FIG3 is a schematic diagram illustrating one example of a portion of an image sensor circuit 300. In one example, image sensor circuit 300 can be disposed on a front side of a semiconductor material including an image sensor in accordance with the teachings of the present invention. In the depicted example, image sensor circuit 300 includes: a first photodiode 335; a second photodiode 345; a third photodiode 355; a fourth photodiode 365; a first transfer transistor 333; a second transfer transistor 343; a third transfer transistor 353; a fourth transfer transistor 363; a floating diffusion 329; a reset transistor 322; an amplifier transistor 324; and a row select transistor 326 coupled to a readout column 312.

In operation, image charge accumulates in first photodiode 335, second photodiode 345, third photodiode 355, and fourth photodiode 365 (all of which may include blocks 105, 107, and/or 109). When incident light enters the photodiodes and is converted into hole-electron pairs, the image charge can be transferred to floating diffusion 329 to be read out as image data. First, second, third, and fourth transfer transistors 333, 343, 353, and 363 can be coupled between the photodiodes and floating diffusion 329 to selectively transfer image charge from first, second, third, and fourth photodiodes 335, 345, 355, and 365 to floating diffusion 329. In one example, the floating diffusion is electrically coupled to a first doped region (e.g., blocks 105, 107, and 109) and a third doped region (e.g., blocks 105 and 107 or block 105). In another or the same example, a first transfer transistor 333 is electrically coupled between a first doped region (e.g., blocks 105, 107, and 109) and a floating diffusion 329, and a second transfer transistor 343 is electrically coupled between a third doped region (e.g., blocks 105 and 107 or block 105) and the floating diffusion 329. In one example, the transfer transistors can output signals S1, S2, S3, and S4 from the photodiode to the floating diffusion 329 and other image sensor circuitry.

3 also illustrates a reset transistor 322 coupled between a reset voltage _VDD and a floating diffusion 329 to selectively reset the charge in the floating diffusion 329 in response to a reset signal RST. In the depicted example, an amplifier transistor 324 includes an amplifier gate coupled to the floating diffusion 329 to amplify the signal on the floating diffusion 329 to output image data. A row select transistor 326 is coupled between the readout column 312 and the amplifier transistor 324 to output the image data to the readout column 312.

In the depicted example, four photodiodes share the same floating diffusion 329. In this example, each photodiode has its own transfer transistor. Charge can be transferred from the four photodiodes to the floating diffusion 329 sequentially or simultaneously by applying a voltage to each transfer transistor. While the example depicted in FIG3 shows four photodiodes connected to the floating diffusion 329, in different examples, any number of photodiodes can be connected to the floating diffusion 329. For example, in an alternative example, each photodiode can be coupled to its own floating diffusion and reset transistor.

++++++++++

> **Work to complete**
1 - Using the image sensor circuit text above, decide whether each statement agrees with it, answering yes or no and quoting the words that settle it: (a) the reset transistor resets the charge in the floating diffusion in response to a reset signal; (b) charge from the four photodiodes can only be moved to the floating diffusion one photodiode at a time; (c) all four photodiodes share a single transfer transistor.
2 - Write the next paragraph of the image sensor circuit text, carrying on after its final sentence.

> **Data lines**
++++++++++

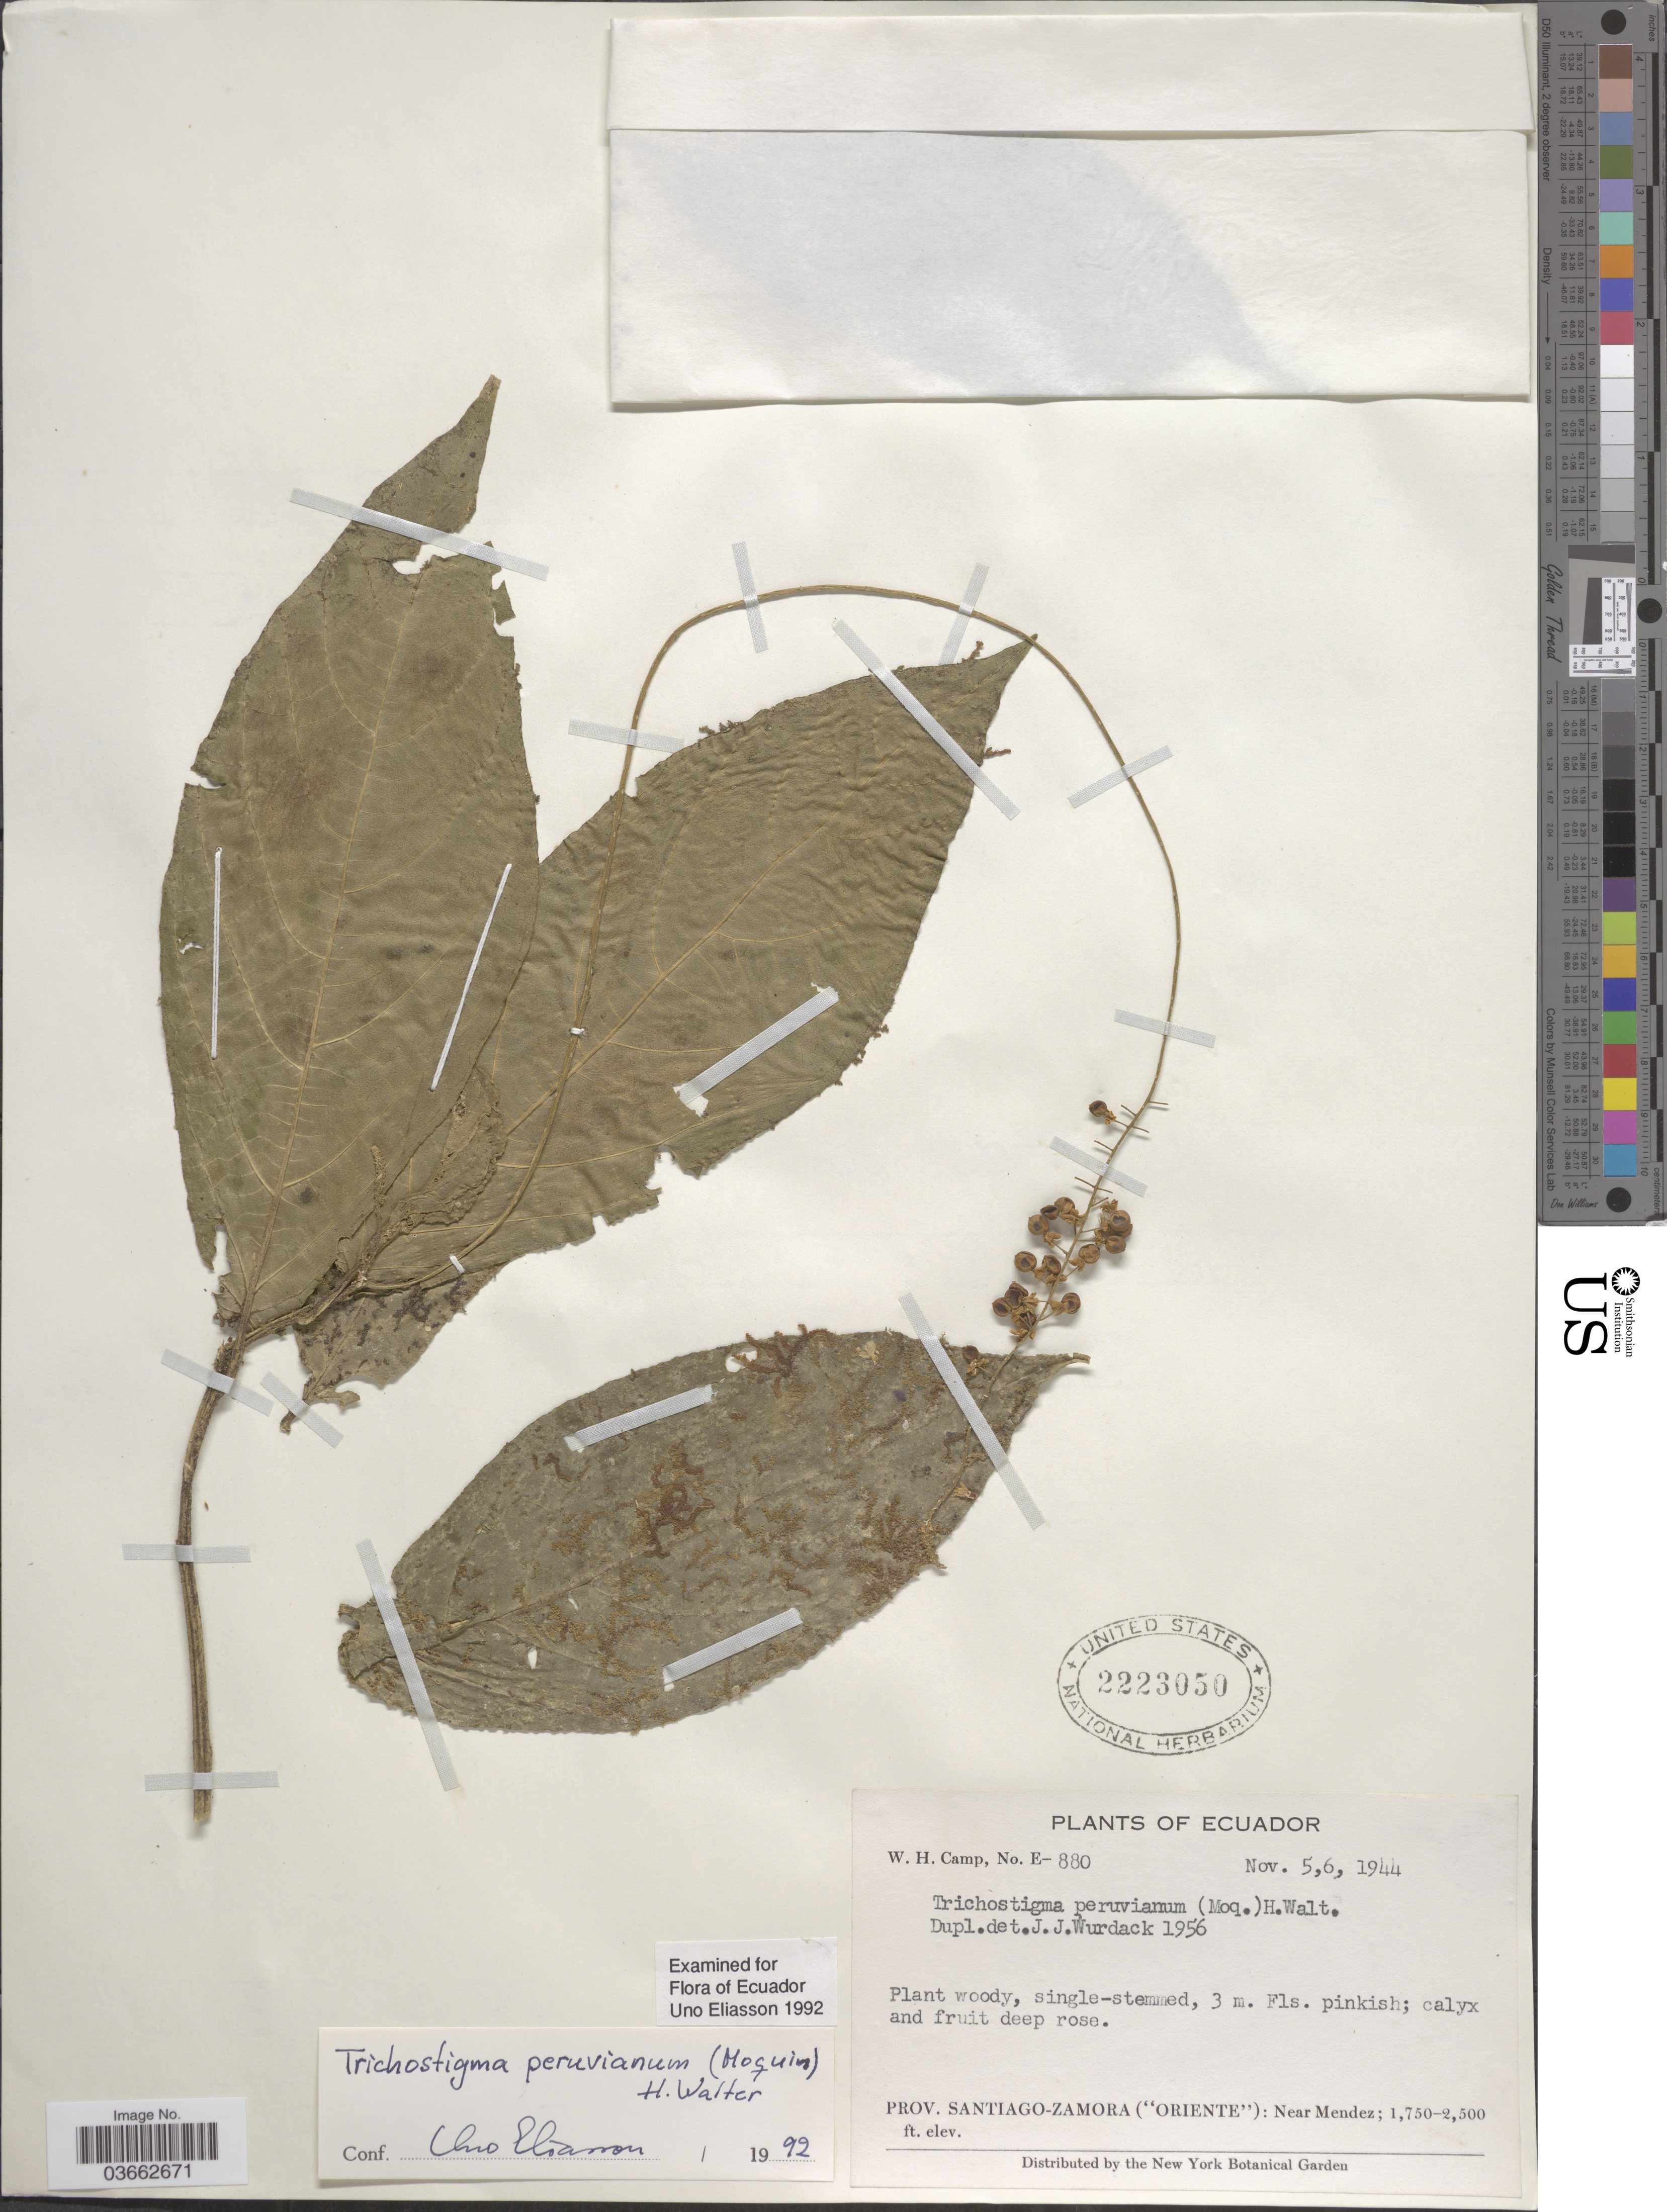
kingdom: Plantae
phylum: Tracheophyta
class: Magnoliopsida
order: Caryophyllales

++++++++++

> **Answers to the exercise**
1 -
(a) Yes: "to selectively reset the charge in the floating diffusion 329 in response to a reset signal RST".
(b) No: "Charge can be transferred from the four photodiodes to the floating diffusion 329 sequentially or simultaneously".
(c) No: "each photodiode has its own transfer transistor".

2 -
FIG4 is a diagram illustrating one example of an imaging system. Imaging system 400 includes pixel array 405, readout circuitry 410, function logic 415, and control circuitry 420. In accordance with the teachings of the present invention, in one example, readout circuitry 410, function logic 415, and control circuitry 420 may be included in image sensor circuitry for controlling the operation of pixel array 405 and reading out image charge from pixel array 405. Each pixel in pixel array 405 (e.g., pixels P1, P2, ..., Pn) includes at least one doped region (e.g., a doped region fabricated from blocks 105, 107, and/or 109) disposed in a semiconductor material (e.g., semiconductor material 103). In one example, pixel array 405 is a two-dimensional (2D) array of individual pixels (e.g., pixels P1, P2, ..., Pn) that includes rows (e.g., rows R1 through Ry) and columns (e.g., columns C1 through Cx). In another or the same example, first pixels and second pixels are arranged in a 2×2 array in pixel array 405. The 2×2 array may include two first pixels and two second pixels, wherein the first doped region is coupled to the second doped region. The 2×2 array may repeat itself to form pixel array 405, and the second doped region within an individual 2×2 array may be decoupled from the second doped region in other 2×2 arrays. Pixel array 405 may be used to acquire image data of a person, place, object, etc., which may then be used to reproduce a 2D image of the person, place, object, etc. In one example, after each image sensor pixel in pixel array 405 has acquired its image data or image charge, the image charge is then read out by readout circuitry 410 and transferred to function logic 415. In one example, readout circuitry 410 is coupled to read out the image charge from a floating diffusion (e.g., floating diffusion 329), and function logic 415 is coupled to readout circuitry 410 to perform logic operations on the image charge. In one example, function logic may convert signals from pixel array 405 (eg, signals S1 , S2 , S3 , and S4 ) into their respective red, green, blue, and/or infrared components using the functions described above in connection with FIG. 2 .

In various examples, readout circuitry 410 may include amplification circuitry, analog-to-digital (ADC) conversion circuitry, or other circuitry. Function logic 415 may simply store the image data or even manipulate the image data by applying post-image effects (e.g., cropping, rotating, removing red eye, adjusting brightness, adjusting contrast, or other). In one example, readout circuitry 410 may read out image data one row at a time along a readout column line (illustrated) or may read out the image data using a variety of other techniques (not illustrated), such as serial readout or simultaneous full parallel readout of all pixels.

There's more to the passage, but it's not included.